Last week I installed a new exchange server into the Dallas Administrative Group and the Dallas Routing Group. Default installs of exchange include a mailbox database and a public folder database. I wasn’t really concerned with the public folder database (not intending to keep it) so I just left it there for now (planning to delete it at a later date) and proceeded to create a journaling mailbox on the mailbox database. (This journal mailbox isn’t pertinent to this post other than it only RECEIVED mail and didn’t DELVIER any of it).
Today I noticed that there were a LOT of messages backed up in the various queues on the new server (Ex3) – including over 2900 messages in the Local Delivery Queue destined for public folders on OTHER servers! This, I thought was quite strange. Why would those messages be delivered to Ex3 if it doesn’t host any of the public folder replicas???
However, what I didn’t notice at first were ACLs on the “Connection” & “Relay” access on the SMTP virtual servers on every other Exchange server in the Org. So the new server (Ex3) couldn’t telnet to any other exchange server to deliver messages. The Journal mailbox was receiving messages just fine because the default configuration on SMTP virtual servers when you install Exchange is to accept all authenticated connections – which would include other Exchange servers.
So I did a little research. Public folder routing happens like the following:
1. Message comes in from the internet.
2. Categorizer looks up homeMDB for the recipient where it finds the DN of the top-level public folder hierarchy.
3. Next, the categorizer looks up the top-level hierarchy object that is retrieved from the folder’s homeMDB attribute to obtain a list of all the servers in that hierarchy from the msExchOwningPFTreeBL value.
4. To determine which public folder store or server to deliver to, the categorizer uses the following criteria:
Does one of the public folder stores exist on the local server? If so, Exchange uses that store.
Does one of the public folder stores exist on an Exchange server in the local routing group? If so, Exchange uses that store.
Does one of the public folder stores exist on any Exchange server? If so, Exchange uses that store. Otherwise, Exchange uses the first store in the list.
In my case, there are 3 servers in the Dallas routing group: Ex1, Ex2, and (new) Ex3. Ex1 and Ex2 both receive messages from the internet edge servers directly. Ex1 has a public folder database but Ex2 does not since it’s just basically a Front-End server that’s also used for message routing. The folder hierarchy is homed on Ex1.
So – Ex2 was receiving messages from the internet destined for public folders. Based on the 2nd bullet point in #4 above, it would deliver messages to the public folder store on either Ex1 or Ex3 since they were both in the local routing group and had a public folder store in the hierarchy. BUT since Ex3 couldn’t telnet TO any other server and could only RECEIVE, messages backed up in the local delivery queue. That’s when I added the IP address for Ex3 to the SMTP virtual servers on all the other Exchange servers in the Org.

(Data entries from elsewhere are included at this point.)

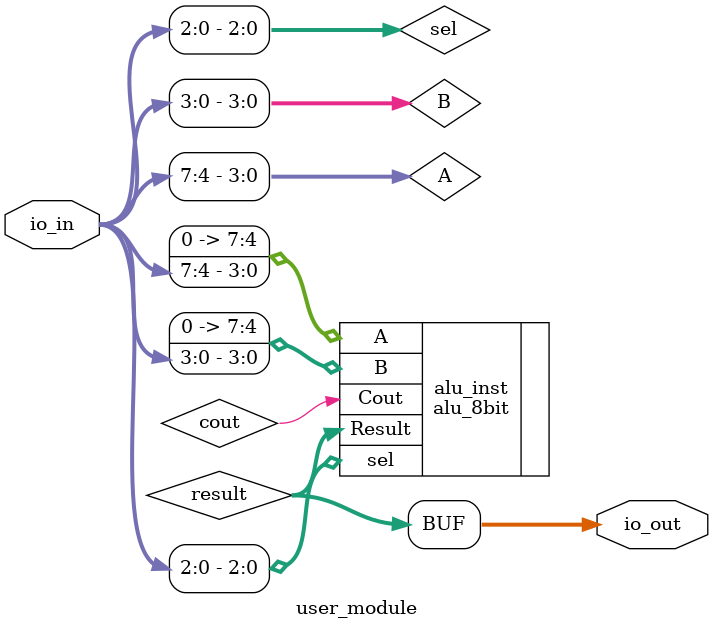
<source format=v>
module user_module (
    input  [7:0] io_in,
    output [7:0] io_out
);
    wire [3:0] A = io_in[7:4];
    wire [3:0] B = io_in[3:0];
    wire [2:0] sel = io_in[2:0]; // limitado

    wire [7:0] result;
    wire cout;

    alu_8bit alu_inst (
        .A({4'b0000, A}),
        .B({4'b0000, B}),
        .sel(sel),
        .Result(result),
        .Cout(cout)
    );

    assign io_out = result;
endmodule

</source>
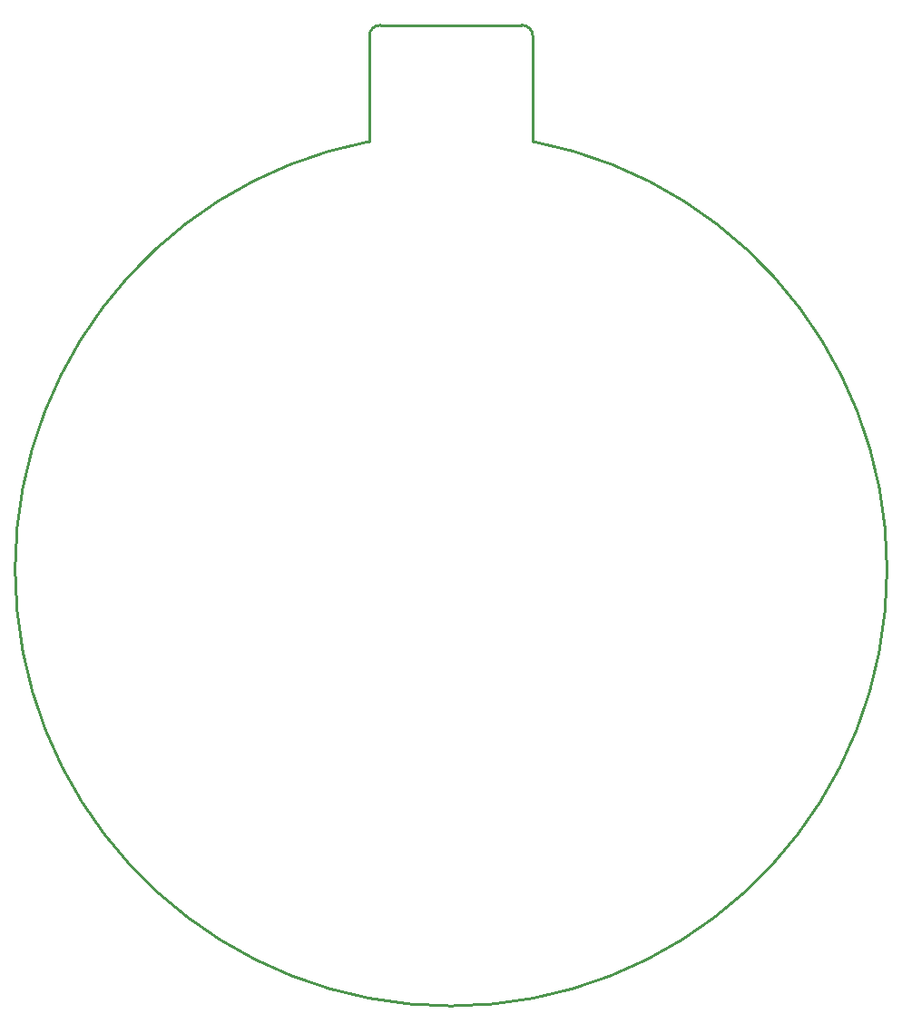
<source format=gbr>
%TF.GenerationSoftware,KiCad,Pcbnew,8.0.6*%
%TF.CreationDate,2024-11-26T17:38:28-05:00*%
%TF.ProjectId,Christmas Ornament 2024,43687269-7374-46d6-9173-204f726e616d,rev?*%
%TF.SameCoordinates,Original*%
%TF.FileFunction,Profile,NP*%
%FSLAX46Y46*%
G04 Gerber Fmt 4.6, Leading zero omitted, Abs format (unit mm)*
G04 Created by KiCad (PCBNEW 8.0.6) date 2024-11-26 17:38:28*
%MOMM*%
%LPD*%
G01*
G04 APERTURE LIST*
%TA.AperFunction,Profile*%
%ADD10C,0.254000*%
%TD*%
G04 APERTURE END LIST*
D10*
X134621293Y-51798705D02*
X134634048Y-61648483D01*
X133621294Y-50800000D02*
G75*
G02*
X134621299Y-51798705I6J-1000000D01*
G01*
X119380000Y-51800000D02*
G75*
G02*
X120380000Y-50800000I1000000J0D01*
G01*
X119380000Y-61645801D02*
X119380000Y-51800000D01*
X134634048Y-61648483D02*
G75*
G02*
X119380000Y-61645801I-7634049J-39951516D01*
G01*
X120380000Y-50800000D02*
X133621294Y-50800000D01*
M02*

</source>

The queues on Ex3 to the other routing groups emptied quite quickly once telnet was working – but what they were delivering was hierarchy messages from Ex3 to the other public folder stores (to announce there’s a new public folder store on Ex3 and request a hierarchy replication back to Ex3 so it knows what folder is located where, etc). However, the Local Delivery Queue on Ex3 wasn’t moving at all and this made me a little concerned.
What I didn’t realize at first was that the PF store on EX3 had to wait for ALL public folder hierarchy replication to complete and come back to EX3 with the full hierarchy before EX3 knew where to deliver those messages stuck in the queue – which explains why the local delivery queue took so long to empty.
After all the messages got delivered successfully, I verified that there were NO replicas in the public folder store on EX3 and promptly deleted it so that it wouldn’t be included in public folder mail delivery again. Whew!